The JWST was conceptualised in 1996 when development began with an initial R&D budget of $500 million. It is to be located at an L-Point, L-2, 1.5 million km from earth. Being clear of the atmosphere, this offers clearer vision, allowing to observe much larger volumes of space. If such an instrument is kept cold, it can “see” even better in the infrared spectrum, since infrared penetrates dust clouds and gas more effectively than visible light. Indeed, the JWST is designed mainly for infrared observations. The technical difficulties were considerable. It took thousands of scientists and engineers to iron out the problems, and create the JWST. A total of 258 companies, government agencies, and academic institutions have contributed, over the past 25 years. Of these, 142 are from the US, 104 from 12 European countries, and 12 from Canada.
The telescope was launched on an ESA Ariane5 rocket from the ESA’s equatorial space centre in French Guiana. It will take at least a month before it is in a stable position with its solar arrays, antennae, sunshields, etc. deployed. The JWST has a fancy rotating sunshield, which is designed to keep one side cold, allowing it to analyse faint heat signatures. It has far better infrared resolution and sensitivity than its predecessor, the Hubble Telescope. Its observations of very distant galaxies should give us a better understanding of the early universe. It would also analyse exoplanets (planets orbiting other star systems) in great detail. The key factor is that the speed of light (and other electromagnetic waves) is not infinite. Depending on distance, our observations are rooted in the past. We see the sun as it was eight minutes ago, for instance, because that is how long sunlight takes to travel to Earth. As distance grows, so does the “age” of the observed object. The JWST’s “vision” extends almost all the way back to when the universe came into existence nearly 14 billion years ago. It can search for light from the very first stars and galaxies, and observe early star formation and galaxy formation, for major cosmological insights.

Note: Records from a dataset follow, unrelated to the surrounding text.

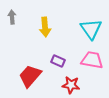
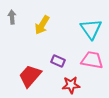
yellow arrow: moved 3 px left, 2 px up; rotated 36 degrees clockwise
red star: rotated 12 degrees counterclockwise
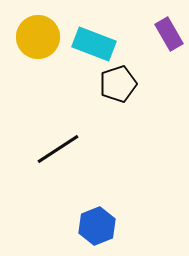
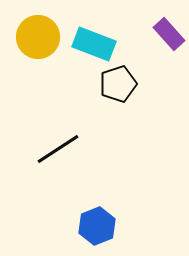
purple rectangle: rotated 12 degrees counterclockwise
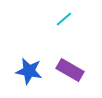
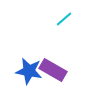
purple rectangle: moved 17 px left
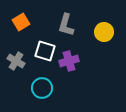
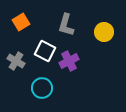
white square: rotated 10 degrees clockwise
purple cross: rotated 12 degrees counterclockwise
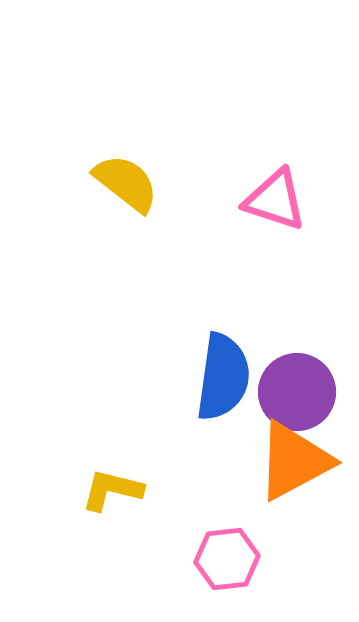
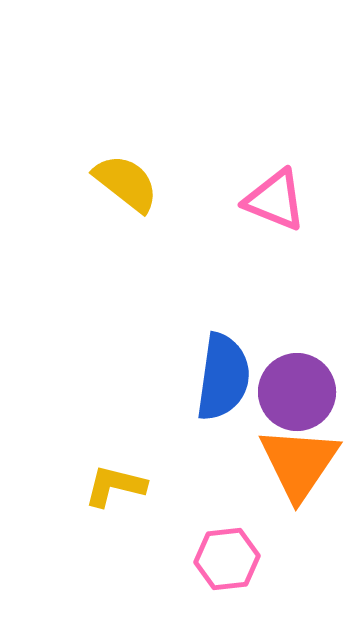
pink triangle: rotated 4 degrees clockwise
orange triangle: moved 5 px right, 2 px down; rotated 28 degrees counterclockwise
yellow L-shape: moved 3 px right, 4 px up
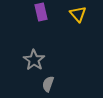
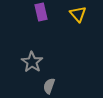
gray star: moved 2 px left, 2 px down
gray semicircle: moved 1 px right, 2 px down
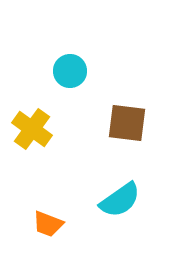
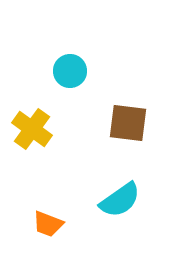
brown square: moved 1 px right
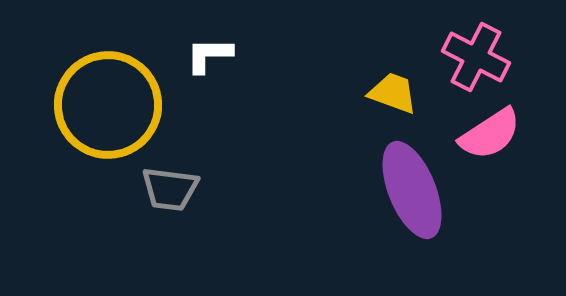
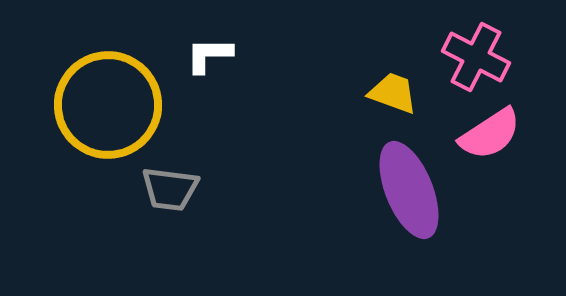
purple ellipse: moved 3 px left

It should have enough fuel to keep going for 10 years, before it starts to drift away from L-2. One of the wonderful features of this project is that anybody can submit a proposal for JWST observations, and the data gathered and transmitted back to Earth at 458 GB/day will all eventually be publicly available. It is hard to extrapolate the concrete payoffs from such “blue-sky” mega-projects. But the history of space exploration indicates that the technologies developed for the JWST, and the likely insights from its data, will more than recoup the costs.